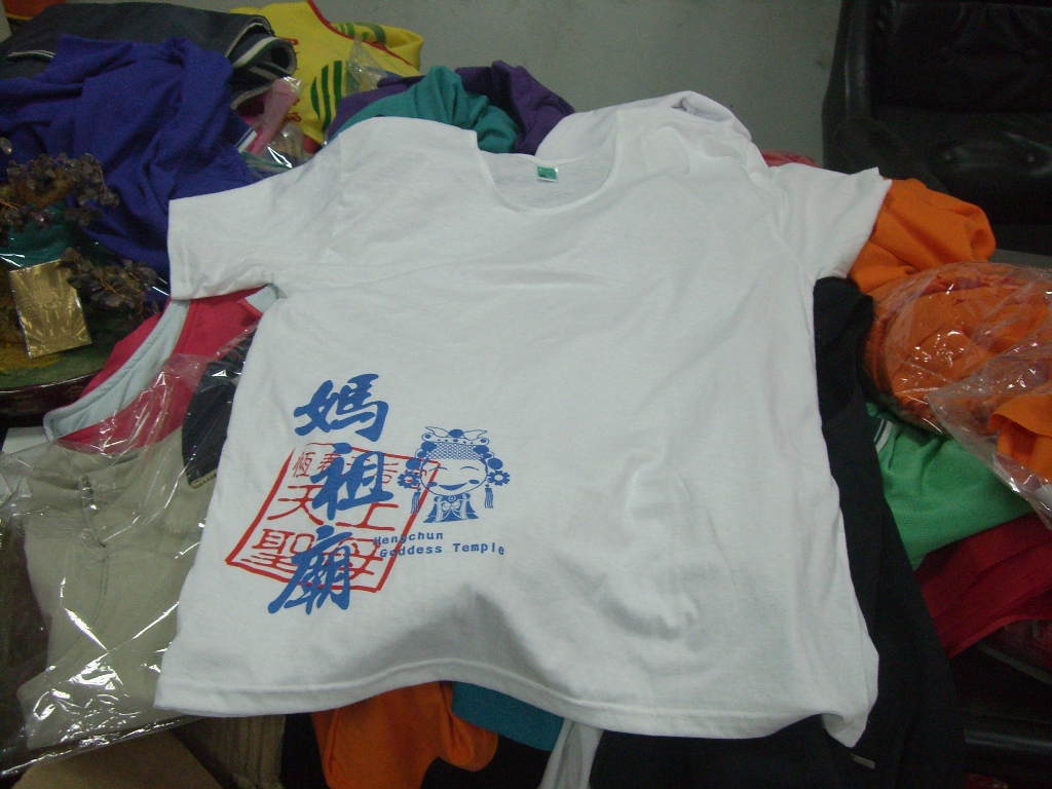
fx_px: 1155
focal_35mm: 38
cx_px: 526
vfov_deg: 37.7
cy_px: 394
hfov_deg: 49.0
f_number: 2.7
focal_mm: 6.2
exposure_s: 1/100
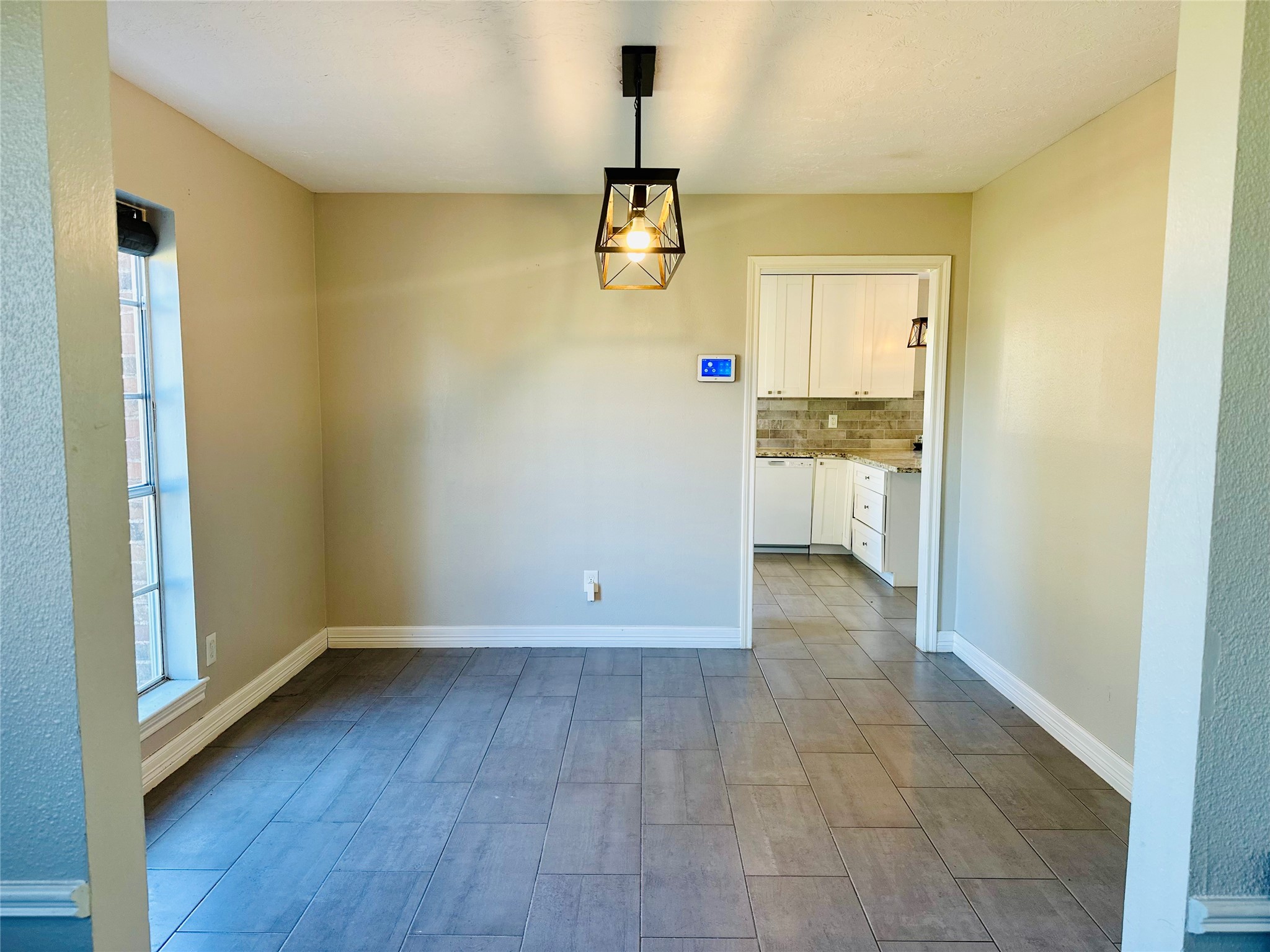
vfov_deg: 56.8
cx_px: 635
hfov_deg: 71.6
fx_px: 881
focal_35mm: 24
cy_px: 476
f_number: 1.78
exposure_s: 1/120
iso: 125
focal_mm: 6.86
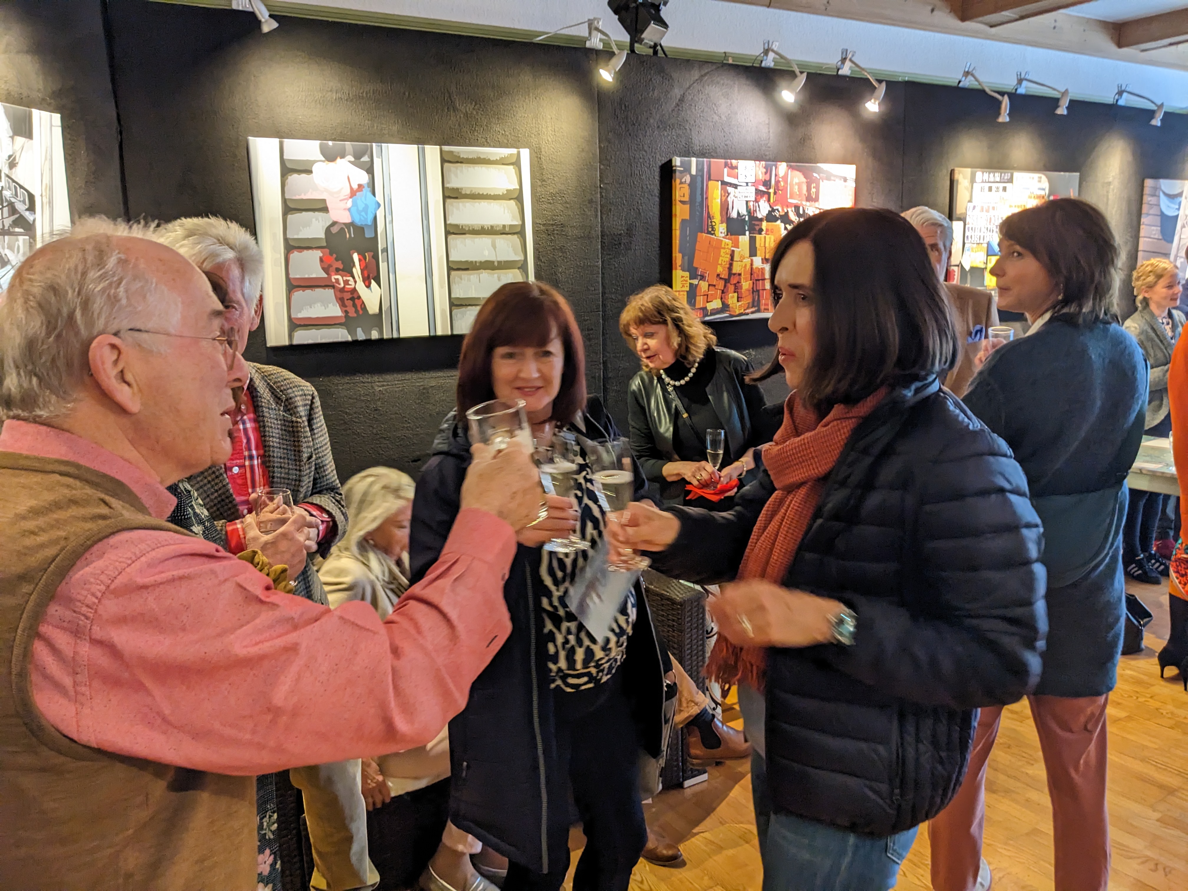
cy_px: 446
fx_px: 927
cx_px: 594
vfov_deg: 51.4
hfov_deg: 65.3
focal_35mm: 27
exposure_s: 1/26.6
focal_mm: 4.38
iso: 187
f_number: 1.73
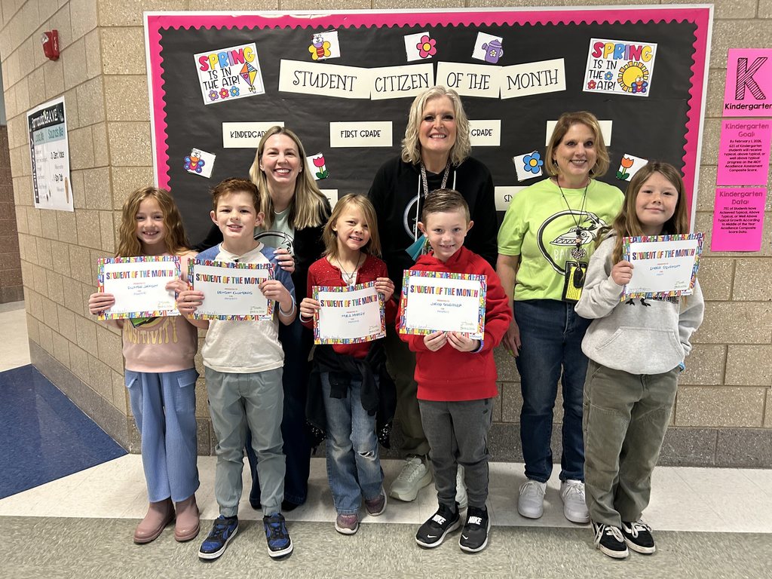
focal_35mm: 26
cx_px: 386
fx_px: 580
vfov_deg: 53.1
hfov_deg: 67.3
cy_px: 290
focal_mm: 5.7
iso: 160
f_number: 1.5
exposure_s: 1/60
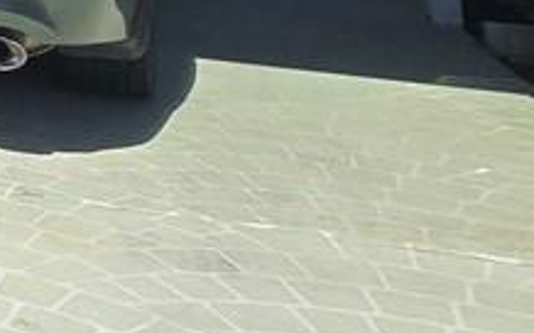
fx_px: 1469
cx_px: -1132
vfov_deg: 11.1
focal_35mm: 101
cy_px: -436
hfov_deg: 11.0
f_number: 2.2
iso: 50
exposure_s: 1/3363
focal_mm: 2.2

» Task instructions
Leave out the pictures and return the listing exactly.

» Result for this exercise
fx_px: 1155
focal_35mm: 38
cx_px: 526
vfov_deg: 37.7
cy_px: 394
hfov_deg: 49.0
f_number: 2.7
focal_mm: 6.2
exposure_s: 1/100
vfov_deg: 56.8
cx_px: 635
hfov_deg: 71.6
fx_px: 881
focal_35mm: 24
cy_px: 476
f_number: 1.78
exposure_s: 1/120
iso: 125
focal_mm: 6.86
cy_px: 446
fx_px: 927
cx_px: 594
vfov_deg: 51.4
hfov_deg: 65.3
focal_35mm: 27
exposure_s: 1/26.6
focal_mm: 4.38
iso: 187
f_number: 1.73
focal_35mm: 26
cx_px: 386
fx_px: 580
vfov_deg: 53.1
hfov_deg: 67.3
cy_px: 290
focal_mm: 5.7
iso: 160
f_number: 1.5
exposure_s: 1/60
fx_px: 1469
cx_px: -1132
vfov_deg: 11.1
focal_35mm: 101
cy_px: -436
hfov_deg: 11.0
f_number: 2.2
iso: 50
exposure_s: 1/3363
focal_mm: 2.2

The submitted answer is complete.